Extracted material:
"""
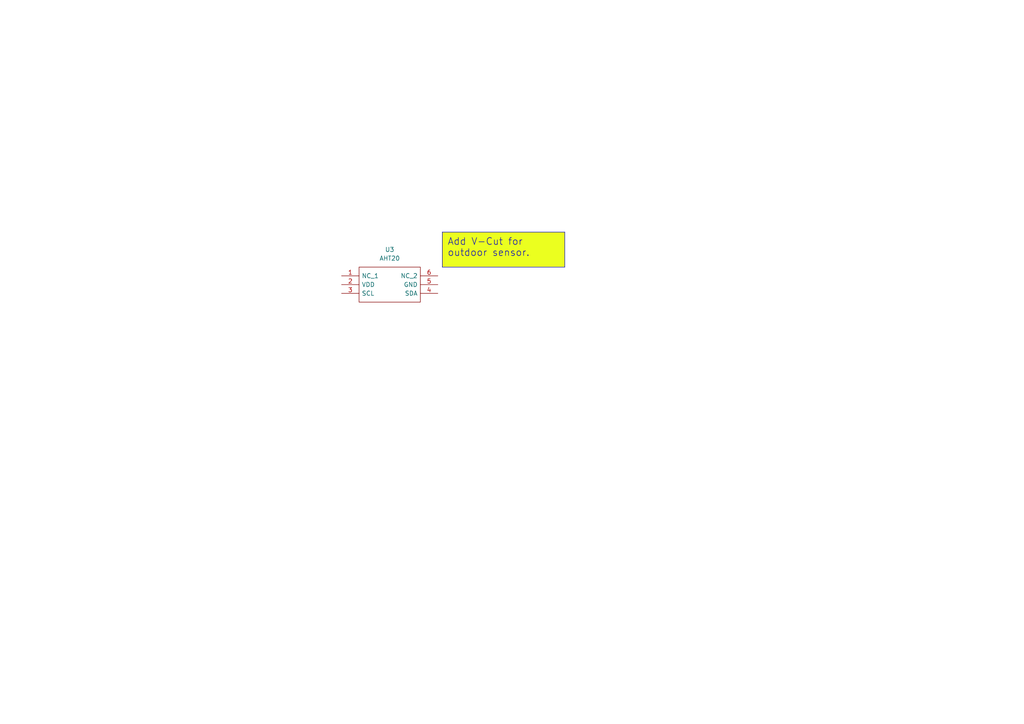
<source format=kicad_sch>
(kicad_sch (version 20230121) (generator eeschema)

  (uuid 042a6f65-ee0f-4838-82d8-abbcc596bd9e)

  (paper "A4")

  


  (text_box "Add V-Cut for outdoor sensor.\n"
    (at 128.27 67.31 0) (size 35.56 10.16)
    (stroke (width 0) (type default))
    (fill (type color) (color 235 255 31 1))
    (effects (font (size 2 2)) (justify left top))
    (uuid a7777304-2689-4fa0-9486-8a6204f89ccf)
  )

  (symbol (lib_id "AHT20:AHT20") (at 99.06 80.01 0) (unit 1)
    (in_bom yes) (on_board yes) (dnp no) (fields_autoplaced)
    (uuid 310d158e-68a5-4033-b84d-e236e583d555)
    (property "Reference" "U3" (at 113.03 72.39 0)
      (effects (font (size 1.27 1.27)))
    )
    (property "Value" "AHT20" (at 113.03 74.93 0)
      (effects (font (size 1.27 1.27)))
    )
    (property "Footprint" "AHT20:AHT20" (at 123.19 77.47 0)
      (effects (font (size 1.27 1.27)) (justify left) hide)
    )
    (property "Datasheet" "http://www.aosong.com/userfiles/files/media/Data%20Sheet%20AHT20.pdf" (at 123.19 80.01 0)
      (effects (font (size 1.27 1.27)) (justify left) hide)
    )
    (property "Description" "Integrated temperature and humidity Sensor DC : 2.2 - 5.5V, 0 ~{} 100% RH, -40 ~{} + 85 ." (at 123.19 82.55 0)
      (effects (font (size 1.27 1.27)) (justify left) hide)
    )
    (property "Height" "1.1" (at 123.19 85.09 0)
      (effects (font (size 1.27 1.27)) (justify left) hide)
    )
    (property "Manufacturer_Name" "Aosong" (at 123.19 87.63 0)
      (effects (font (size 1.27 1.27)) (justify left) hide)
    )
    (property "Manufacturer_Part_Number" "AHT20" (at 123.19 90.17 0)
      (effects (font (size 1.27 1.27)) (justify left) hide)
    )
    (property "Mouser Part Number" "" (at 123.19 92.71 0)
      (effects (font (size 1.27 1.27)) (justify left) hide)
    )
    (property "Mouser Price/Stock" "" (at 123.19 95.25 0)
      (effects (font (size 1.27 1.27)) (justify left) hide)
    )
    (property "Arrow Part Number" "" (at 123.19 97.79 0)
      (effects (font (size 1.27 1.27)) (justify left) hide)
    )
    (property "Arrow Price/Stock" "" (at 123.19 100.33 0)
      (effects (font (size 1.27 1.27)) (justify left) hide)
    )
    (pin "1" (uuid 5a025003-777b-4799-8cd2-0423ca8be0be))
    (pin "2" (uuid 007f0f69-9ab0-43ca-b2fc-6519aa6124ee))
    (pin "3" (uuid 80021de9-5cc0-4dcc-b817-3064dde16a61))
    (pin "4" (uuid 30dcd924-381e-4bd4-b531-bf37dc0a0429))
    (pin "5" (uuid 87b57a37-05fd-4a69-8d7c-0b9a5c1126d2))
    (pin "6" (uuid 1b82f2d5-ecdb-401e-922d-0c37035c759f))
    (instances
      (project "v0_1"
        (path "/0bf090f4-b9b7-437f-9e6a-e818f47752ec"
          (reference "U3") (unit 1)
        )
        (path "/0bf090f4-b9b7-437f-9e6a-e818f47752ec/18c6dee4-287a-4eaf-8042-b3dc1f680c7d"
          (reference "U3") (unit 1)
        )
      )
    )
  )
)

</source>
"""
Assignment: Write out everything in the data word for word. Omit each picture.

Answer to the problem:
<source format=kicad_sch>
(kicad_sch (version 20230121) (generator eeschema)

  (uuid 042a6f65-ee0f-4838-82d8-abbcc596bd9e)

  (paper "A4")

  


  (text_box "Add V-Cut for outdoor sensor.\n"
    (at 128.27 67.31 0) (size 35.56 10.16)
    (stroke (width 0) (type default))
    (fill (type color) (color 235 255 31 1))
    (effects (font (size 2 2)) (justify left top))
    (uuid a7777304-2689-4fa0-9486-8a6204f89ccf)
  )

  (symbol (lib_id "AHT20:AHT20") (at 99.06 80.01 0) (unit 1)
    (in_bom yes) (on_board yes) (dnp no) (fields_autoplaced)
    (uuid 310d158e-68a5-4033-b84d-e236e583d555)
    (property "Reference" "U3" (at 113.03 72.39 0)
      (effects (font (size 1.27 1.27)))
    )
    (property "Value" "AHT20" (at 113.03 74.93 0)
      (effects (font (size 1.27 1.27)))
    )
    (property "Footprint" "AHT20:AHT20" (at 123.19 77.47 0)
      (effects (font (size 1.27 1.27)) (justify left) hide)
    )
    (property "Datasheet" "http://www.aosong.com/userfiles/files/media/Data%20Sheet%20AHT20.pdf" (at 123.19 80.01 0)
      (effects (font (size 1.27 1.27)) (justify left) hide)
    )
    (property "Description" "Integrated temperature and humidity Sensor DC : 2.2 - 5.5V, 0 ~{} 100% RH, -40 ~{} + 85 ." (at 123.19 82.55 0)
      (effects (font (size 1.27 1.27)) (justify left) hide)
    )
    (property "Height" "1.1" (at 123.19 85.09 0)
      (effects (font (size 1.27 1.27)) (justify left) hide)
    )
    (property "Manufacturer_Name" "Aosong" (at 123.19 87.63 0)
      (effects (font (size 1.27 1.27)) (justify left) hide)
    )
    (property "Manufacturer_Part_Number" "AHT20" (at 123.19 90.17 0)
      (effects (font (size 1.27 1.27)) (justify left) hide)
    )
    (property "Mouser Part Number" "" (at 123.19 92.71 0)
      (effects (font (size 1.27 1.27)) (justify left) hide)
    )
    (property "Mouser Price/Stock" "" (at 123.19 95.25 0)
      (effects (font (size 1.27 1.27)) (justify left) hide)
    )
    (property "Arrow Part Number" "" (at 123.19 97.79 0)
      (effects (font (size 1.27 1.27)) (justify left) hide)
    )
    (property "Arrow Price/Stock" "" (at 123.19 100.33 0)
      (effects (font (size 1.27 1.27)) (justify left) hide)
    )
    (pin "1" (uuid 5a025003-777b-4799-8cd2-0423ca8be0be))
    (pin "2" (uuid 007f0f69-9ab0-43ca-b2fc-6519aa6124ee))
    (pin "3" (uuid 80021de9-5cc0-4dcc-b817-3064dde16a61))
    (pin "4" (uuid 30dcd924-381e-4bd4-b531-bf37dc0a0429))
    (pin "5" (uuid 87b57a37-05fd-4a69-8d7c-0b9a5c1126d2))
    (pin "6" (uuid 1b82f2d5-ecdb-401e-922d-0c37035c759f))
    (instances
      (project "v0_1"
        (path "/0bf090f4-b9b7-437f-9e6a-e818f47752ec"
          (reference "U3") (unit 1)
        )
        (path "/0bf090f4-b9b7-437f-9e6a-e818f47752ec/18c6dee4-287a-4eaf-8042-b3dc1f680c7d"
          (reference "U3") (unit 1)
        )
      )
    )
  )
)

</source>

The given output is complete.